▶ **EXERCISE GOAL**: Find each line of the entries with the string "JSON", please, and copy it.

▶ **DATA**:
::::
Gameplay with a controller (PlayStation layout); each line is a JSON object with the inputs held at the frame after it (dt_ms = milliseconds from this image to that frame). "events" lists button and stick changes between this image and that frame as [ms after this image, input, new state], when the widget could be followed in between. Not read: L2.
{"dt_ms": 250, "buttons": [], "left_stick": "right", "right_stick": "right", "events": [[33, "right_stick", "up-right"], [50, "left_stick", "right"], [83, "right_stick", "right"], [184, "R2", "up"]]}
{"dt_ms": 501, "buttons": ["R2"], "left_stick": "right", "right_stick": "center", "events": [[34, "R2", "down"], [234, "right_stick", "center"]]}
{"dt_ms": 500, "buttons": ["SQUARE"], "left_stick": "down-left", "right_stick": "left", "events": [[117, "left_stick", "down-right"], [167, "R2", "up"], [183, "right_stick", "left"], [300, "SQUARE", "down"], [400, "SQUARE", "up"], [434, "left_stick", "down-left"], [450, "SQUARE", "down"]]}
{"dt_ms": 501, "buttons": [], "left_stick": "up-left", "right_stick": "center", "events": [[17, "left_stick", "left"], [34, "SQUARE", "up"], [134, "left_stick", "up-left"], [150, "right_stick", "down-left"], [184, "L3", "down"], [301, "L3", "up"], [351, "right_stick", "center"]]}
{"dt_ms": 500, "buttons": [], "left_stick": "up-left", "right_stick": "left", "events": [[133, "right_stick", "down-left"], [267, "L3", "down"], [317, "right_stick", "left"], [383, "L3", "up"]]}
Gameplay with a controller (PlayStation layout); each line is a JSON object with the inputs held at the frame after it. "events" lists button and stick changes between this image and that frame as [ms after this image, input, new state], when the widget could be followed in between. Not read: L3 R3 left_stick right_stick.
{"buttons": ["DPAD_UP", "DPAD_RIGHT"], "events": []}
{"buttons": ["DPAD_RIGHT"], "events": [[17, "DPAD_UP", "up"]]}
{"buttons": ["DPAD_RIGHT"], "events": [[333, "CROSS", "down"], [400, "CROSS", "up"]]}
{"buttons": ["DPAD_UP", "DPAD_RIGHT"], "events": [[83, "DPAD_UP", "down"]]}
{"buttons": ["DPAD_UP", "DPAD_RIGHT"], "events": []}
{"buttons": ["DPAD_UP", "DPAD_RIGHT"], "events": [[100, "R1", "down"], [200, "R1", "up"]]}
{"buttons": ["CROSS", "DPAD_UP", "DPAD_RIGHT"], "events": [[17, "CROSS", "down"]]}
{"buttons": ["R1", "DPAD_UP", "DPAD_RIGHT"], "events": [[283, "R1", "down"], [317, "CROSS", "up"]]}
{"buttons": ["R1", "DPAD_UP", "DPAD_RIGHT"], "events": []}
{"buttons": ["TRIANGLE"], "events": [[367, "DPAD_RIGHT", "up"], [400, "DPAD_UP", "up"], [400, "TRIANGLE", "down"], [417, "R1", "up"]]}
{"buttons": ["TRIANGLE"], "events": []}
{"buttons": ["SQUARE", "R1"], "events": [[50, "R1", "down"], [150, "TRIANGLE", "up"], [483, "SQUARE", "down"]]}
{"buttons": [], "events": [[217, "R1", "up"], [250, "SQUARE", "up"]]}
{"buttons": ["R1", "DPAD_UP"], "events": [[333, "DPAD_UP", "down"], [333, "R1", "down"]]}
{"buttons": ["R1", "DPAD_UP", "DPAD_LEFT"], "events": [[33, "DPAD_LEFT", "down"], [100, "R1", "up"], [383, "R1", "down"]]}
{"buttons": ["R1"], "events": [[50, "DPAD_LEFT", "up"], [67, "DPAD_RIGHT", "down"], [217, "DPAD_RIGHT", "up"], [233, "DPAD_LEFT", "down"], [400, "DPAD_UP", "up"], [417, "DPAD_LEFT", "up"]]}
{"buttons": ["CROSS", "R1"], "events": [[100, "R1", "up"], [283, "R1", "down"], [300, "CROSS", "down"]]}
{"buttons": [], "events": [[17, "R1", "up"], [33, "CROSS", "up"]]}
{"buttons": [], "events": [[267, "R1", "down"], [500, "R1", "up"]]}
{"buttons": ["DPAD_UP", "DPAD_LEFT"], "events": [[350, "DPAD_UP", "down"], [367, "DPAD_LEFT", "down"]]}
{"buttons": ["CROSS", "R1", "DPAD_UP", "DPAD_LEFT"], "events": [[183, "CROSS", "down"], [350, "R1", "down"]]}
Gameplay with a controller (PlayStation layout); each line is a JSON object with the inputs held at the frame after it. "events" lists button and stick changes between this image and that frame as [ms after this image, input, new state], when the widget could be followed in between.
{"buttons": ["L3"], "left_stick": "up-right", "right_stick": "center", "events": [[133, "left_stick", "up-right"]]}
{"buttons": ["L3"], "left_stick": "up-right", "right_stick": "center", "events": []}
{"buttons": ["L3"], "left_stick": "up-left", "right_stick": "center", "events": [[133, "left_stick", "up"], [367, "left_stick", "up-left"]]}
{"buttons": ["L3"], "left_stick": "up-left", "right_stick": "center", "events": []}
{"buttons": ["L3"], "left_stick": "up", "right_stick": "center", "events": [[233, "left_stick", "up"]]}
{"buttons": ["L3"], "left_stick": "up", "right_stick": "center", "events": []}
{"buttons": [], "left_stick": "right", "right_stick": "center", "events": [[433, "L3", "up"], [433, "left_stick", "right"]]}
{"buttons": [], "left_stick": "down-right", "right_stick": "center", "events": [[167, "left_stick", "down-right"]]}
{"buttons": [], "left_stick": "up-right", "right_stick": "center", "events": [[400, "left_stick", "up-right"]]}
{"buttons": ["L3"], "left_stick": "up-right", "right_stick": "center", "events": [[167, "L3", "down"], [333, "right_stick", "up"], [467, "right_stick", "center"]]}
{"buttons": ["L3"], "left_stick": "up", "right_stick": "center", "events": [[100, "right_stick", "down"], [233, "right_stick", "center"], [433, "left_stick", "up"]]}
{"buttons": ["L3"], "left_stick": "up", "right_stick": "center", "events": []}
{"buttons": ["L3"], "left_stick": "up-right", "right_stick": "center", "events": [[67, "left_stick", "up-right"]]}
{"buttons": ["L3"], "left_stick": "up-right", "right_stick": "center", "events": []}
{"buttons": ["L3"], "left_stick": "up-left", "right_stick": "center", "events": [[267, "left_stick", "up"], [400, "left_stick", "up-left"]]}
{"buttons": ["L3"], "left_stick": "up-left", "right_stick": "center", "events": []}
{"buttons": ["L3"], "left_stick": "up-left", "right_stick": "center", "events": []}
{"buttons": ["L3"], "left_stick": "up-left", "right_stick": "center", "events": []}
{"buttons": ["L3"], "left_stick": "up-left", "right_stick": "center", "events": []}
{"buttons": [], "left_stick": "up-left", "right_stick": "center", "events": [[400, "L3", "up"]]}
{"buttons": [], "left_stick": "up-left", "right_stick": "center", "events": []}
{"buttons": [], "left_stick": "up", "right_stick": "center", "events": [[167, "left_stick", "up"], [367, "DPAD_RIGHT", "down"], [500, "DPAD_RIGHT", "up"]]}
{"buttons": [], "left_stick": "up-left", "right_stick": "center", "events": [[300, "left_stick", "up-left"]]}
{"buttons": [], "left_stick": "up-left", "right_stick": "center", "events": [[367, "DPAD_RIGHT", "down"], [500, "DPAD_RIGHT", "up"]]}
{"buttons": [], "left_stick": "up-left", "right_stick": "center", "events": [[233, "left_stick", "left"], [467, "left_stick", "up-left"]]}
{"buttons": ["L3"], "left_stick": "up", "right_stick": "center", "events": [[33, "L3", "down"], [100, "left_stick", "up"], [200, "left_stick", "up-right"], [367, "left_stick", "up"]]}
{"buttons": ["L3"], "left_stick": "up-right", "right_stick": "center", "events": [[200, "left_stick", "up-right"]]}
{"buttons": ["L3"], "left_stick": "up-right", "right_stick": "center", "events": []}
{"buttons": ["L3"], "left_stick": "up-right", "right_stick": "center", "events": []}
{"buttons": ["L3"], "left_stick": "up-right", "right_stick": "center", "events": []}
::::
▶ **PROBLEM SOLUTION**:
Gameplay with a controller (PlayStation layout); each line is a JSON object with the inputs held at the frame after it (dt_ms = milliseconds from this image to that frame). "events" lists button and stick changes between this image and that frame as [ms after this image, input, new state], when the widget could be followed in between. Not read: L2.
Gameplay with a controller (PlayStation layout); each line is a JSON object with the inputs held at the frame after it. "events" lists button and stick changes between this image and that frame as [ms after this image, input, new state], when the widget could be followed in between. Not read: L3 R3 left_stick right_stick.
Gameplay with a controller (PlayStation layout); each line is a JSON object with the inputs held at the frame after it. "events" lists button and stick changes between this image and that frame as [ms after this image, input, new state], when the widget could be followed in between.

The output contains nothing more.